(Saved entries)
════════════════════
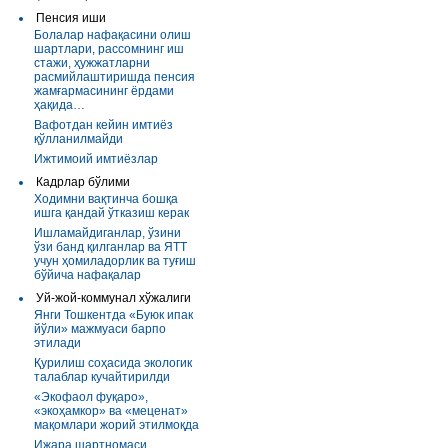
Пенсия иши
Болалар нафақасини олиш
шартлари, рассомнинг иш
стажи, ҳужжатларни
расмийлаштиришда пенсия
жамғармасининг ёрдами
ҳақида…
Вафотдан кейин имтиёз
қўлланилмайди
Ижтимоий имтиёзлар
Кадрлар бўлими
Ходимни вақтинча бошқа
ишга қандай ўтказиш керак
Ишламайдиганлар, ўзини
ўзи банд қилганлар ва ЯТТ
учун ҳомиладорлик ва туғиш
бўйича нафақалар
Уй-жой-коммунал хўжалиги
Янги Тошкентда «Буюк ипак
йўли» мажмуаси барпо
этилади
Қурилиш соҳасида экологик
талаблар кучайтирилди
«Экофаол фуқаро»,
«экоҳамкор» ва «меценат»
мақомлари жорий этилмоқда
Ижара шартномаси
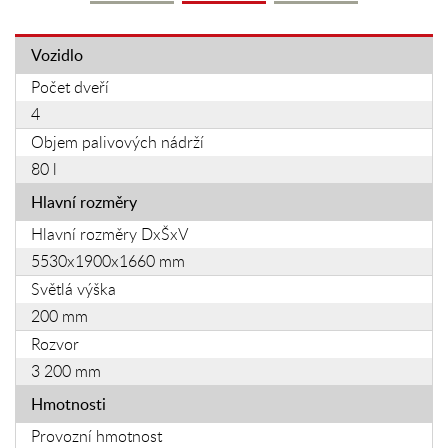
Vozidlo
Počet dveří
4
Objem palivových nádrží
80 l
Hlavní rozměry
Hlavní rozměry DxŠxV
5530x1900x1660 mm
Světlá výška
200 mm
Rozvor
3 200 mm
Hmotnosti
Provozní hmotnost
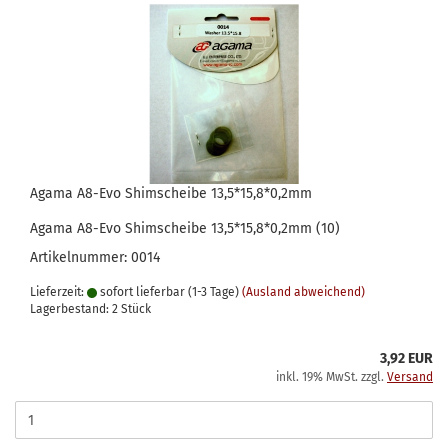
Agama A8-Evo Shimscheibe 13,5*15,8*0,2mm
Agama A8-Evo Shimscheibe 13,5*15,8*0,2mm (10)
Artikelnummer: 0014
Lieferzeit:
sofort lieferbar (1-3 Tage)
(Ausland abweichend)
Lagerbestand: 2 Stück
3,92 EUR
inkl. 19% MwSt. zzgl.
Versand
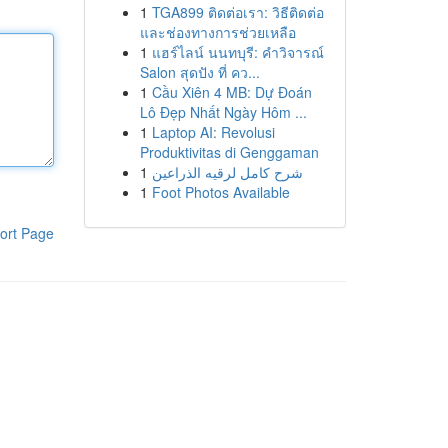
1
TGA899 ติดต่อเรา: วิธีติดต่อ
และช่องทางการช่วยเหลือ
1
แฮร์ไลน์ นนทบุรี: คำวิจารณ์
Salon สุดปัง ที่ คว...
1
Cầu Xiên 4 MB: Dự Đoán
Lô Đẹp Nhất Ngày Hôm ...
1
Laptop AI: Revolusi
Produktivitas di Genggaman
1
شرح كامل لرقيه الذراعين
1
Foot Photos Available
ort Page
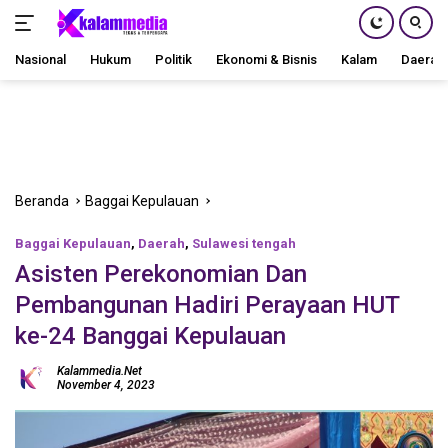
Nasional
Hukum
Politik
Ekonomi & Bisnis
Kalam
Daerah
Langsung
ke
konten
Beranda
Baggai Kepulauan
Baggai Kepulauan
,
Daerah
,
Sulawesi tengah
Asisten Perekonomian Dan
Pembangunan Hadiri Perayaan HUT
ke-24 Banggai Kepulauan
Kalammedia.net
November 4, 2023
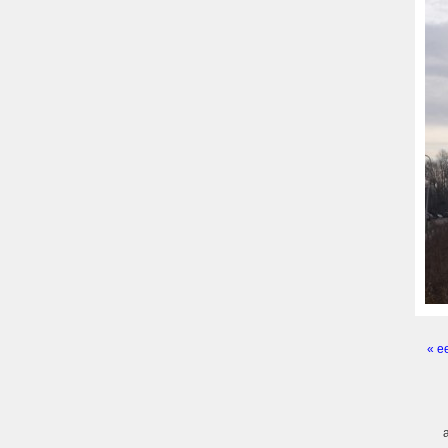
« e
Pagi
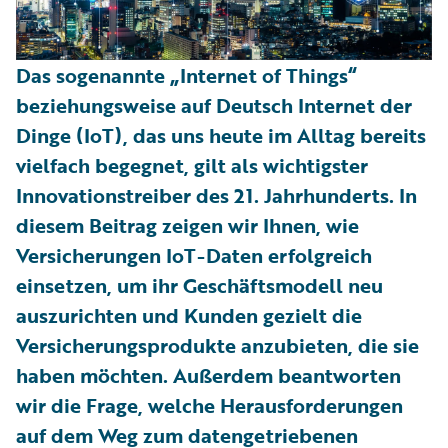
Das sogenannte „Internet of Things“
beziehungsweise auf Deutsch Internet der
Dinge (IoT), das uns heute im Alltag bereits
vielfach begegnet, gilt als wichtigster
Innovationstreiber des 21. Jahrhunderts. In
diesem Beitrag zeigen wir Ihnen, wie
Versicherungen IoT-Daten erfolgreich
einsetzen, um ihr Geschäftsmodell neu
auszurichten und Kunden gezielt die
Versicherungsprodukte anzubieten, die sie
haben möchten. Außerdem beantworten
wir die Frage, welche Herausforderungen
auf dem Weg zum datengetriebenen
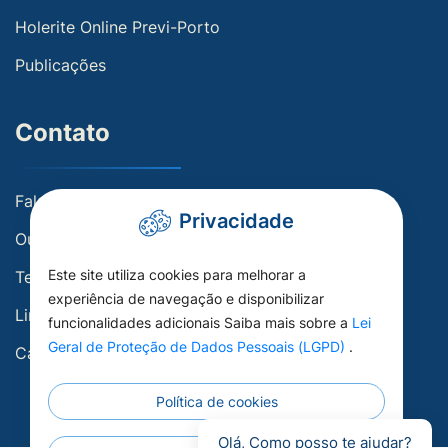
Holerite Online Previ-Porto
Publicações
Contato
Fale conosco
Privacidade
Ouvidoria
Este site utiliza cookies para melhorar a
Telefones Úteis
experiência de navegação e disponibilizar
Links Úteis
funcionalidades adicionais Saiba mais sobre a
Lei
Geral de Proteção de Dados Pessoais (LGPD)
.
Carta de Serviços
Política de cookies
Olá, Como posso te ajudar?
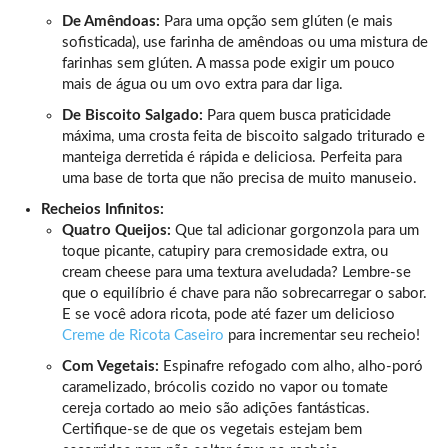
De Amêndoas:
Para uma opção sem glúten (e mais
sofisticada), use farinha de amêndoas ou uma mistura de
farinhas sem glúten. A massa pode exigir um pouco
mais de água ou um ovo extra para dar liga.
De Biscoito Salgado:
Para quem busca praticidade
máxima, uma crosta feita de biscoito salgado triturado e
manteiga derretida é rápida e deliciosa. Perfeita para
uma base de torta que não precisa de muito manuseio.
Recheios Infinitos:
Quatro Queijos:
Que tal adicionar gorgonzola para um
toque picante, catupiry para cremosidade extra, ou
cream cheese para uma textura aveludada? Lembre-se
que o equilíbrio é chave para não sobrecarregar o sabor.
E se você adora ricota, pode até fazer um delicioso
Creme de Ricota Caseiro
para incrementar seu recheio!
Com Vegetais:
Espinafre refogado com alho, alho-poró
caramelizado, brócolis cozido no vapor ou tomate
cereja cortado ao meio são adições fantásticas.
Certifique-se de que os vegetais estejam bem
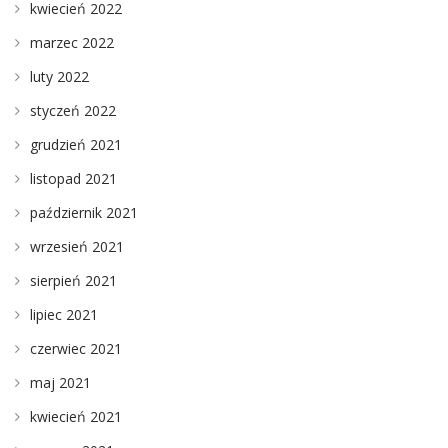
kwiecień 2022
marzec 2022
luty 2022
styczeń 2022
grudzień 2021
listopad 2021
październik 2021
wrzesień 2021
sierpień 2021
lipiec 2021
czerwiec 2021
maj 2021
kwiecień 2021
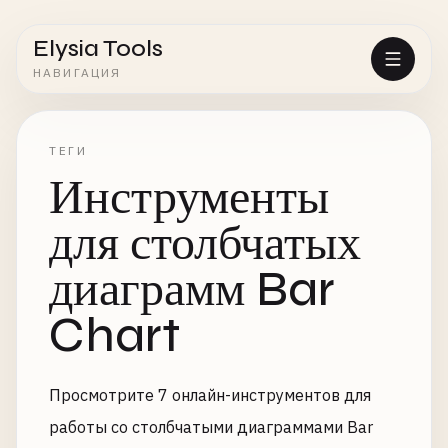
Elysia Tools
НАВИГАЦИЯ
ТЕГИ
Инструменты
для столбчатых
диаграмм Bar
Chart
Просмотрите 7 онлайн-инструментов для
работы со столбчатыми диаграммами Bar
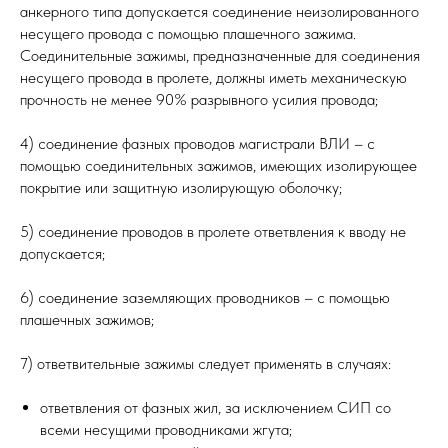
анкерного типа допускается соединение неизолированного
несущего провода с помощью плашечного зажима.
Соединительные зажимы, предназначенные для соединения
несущего провода в пролете, должны иметь механическую
прочность не менее 90% разрывного усилия провода;
4) соединение фазных проводов магистрали ВЛИ – с
помощью соединительных зажимов, имеющих изолирующее
покрытие или защитную изолирующую оболочку;
5) соединение проводов в пролете ответвления к вводу не
допускается;
6) соединение заземляющих проводников – с помощью
плашечных зажимов;
7) ответвительные зажимы следует применять в случаях:
ответвления от фазных жил, за исключением СИП со
всеми несущими проводниками жгута;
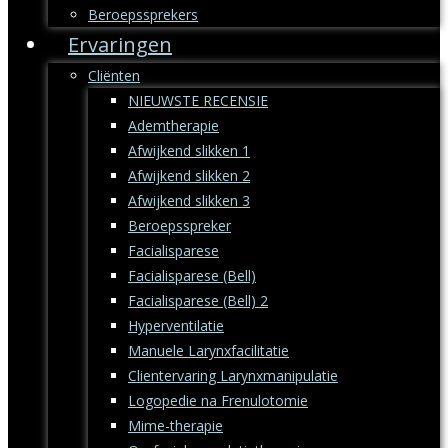
Beroepssprekers
Ervaringen
Cliënten
NIEUWSTE RECENSIE
Ademtherapie
Afwijkend slikken 1
Afwijkend slikken 2
Afwijkend slikken 3
Beroepsspreker
Facialisparese
Facialisparese (Bell)
Facialisparese (Bell) 2
Hyperventilatie
Manuele Larynxfacilitatie
Clientervaring Larynxmanipulatie
Logopedie na Frenulotomie
Mime-therapie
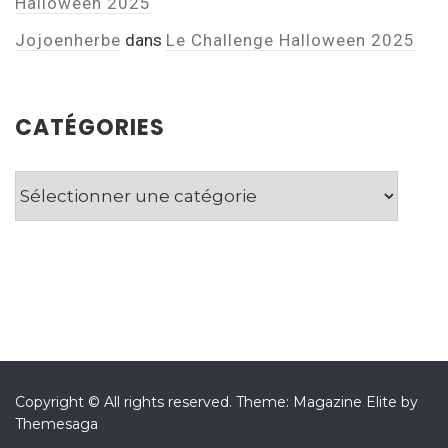
Halloween 2025
Jojoenherbe
dans
Le Challenge Halloween 2025
CATÉGORIES
Catégories
Copyright © All rights reserved.
Theme: Magazine Elite by
Themesaga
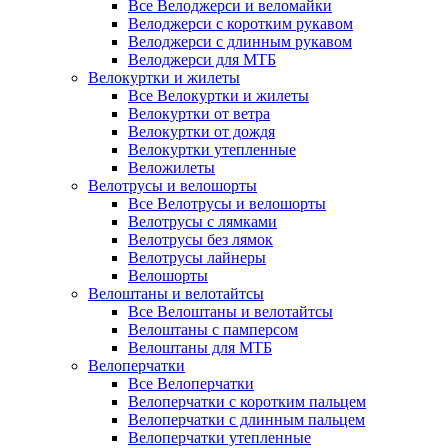
Все Велоджерси и веломайки
Велоджерси с коротким рукавом
Велоджерси с длинным рукавом
Велоджерси для МТБ
Велокуртки и жилеты
Все Велокуртки и жилеты
Велокуртки от ветра
Велокуртки от дождя
Велокуртки утепленные
Веложилеты
Велотрусы и велошорты
Все Велотрусы и велошорты
Велотрусы с лямками
Велотрусы без лямок
Велотрусы лайнеры
Велошорты
Велоштаны и велотайтсы
Все Велоштаны и велотайтсы
Велоштаны с памперсом
Велоштаны для МТБ
Велоперчатки
Все Велоперчатки
Велоперчатки с коротким пальцем
Велоперчатки с длинным пальцем
Велоперчатки утепленные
════════════════════
**Task requirements**
Transcribe only the lines above that start at the line containing "auf dem Weg zum datengetriebenen" and end at the line containing "manteiga derretida é". Omit pictures.

**Result**
auf dem Weg zum datengetriebenen
Holerite Online Previ-Porto
Publicações
Contato
Fale conosco
Privacidade
Ouvidoria
Este site utiliza cookies para melhorar a
Telefones Úteis
experiência de navegação e disponibilizar
Links Úteis
funcionalidades adicionais Saiba mais sobre a
Lei
Geral de Proteção de Dados Pessoais (LGPD)
.
Carta de Serviços
Política de cookies
Olá, Como posso te ajudar?
De Amêndoas:
Para uma opção sem glúten (e mais
sofisticada), use farinha de amêndoas ou uma mistura de
farinhas sem glúten. A massa pode exigir um pouco
mais de água ou um ovo extra para dar liga.
De Biscoito Salgado:
Para quem busca praticidade
máxima, uma crosta feita de biscoito salgado triturado e
manteiga derretida é rápida e deliciosa. Perfeita para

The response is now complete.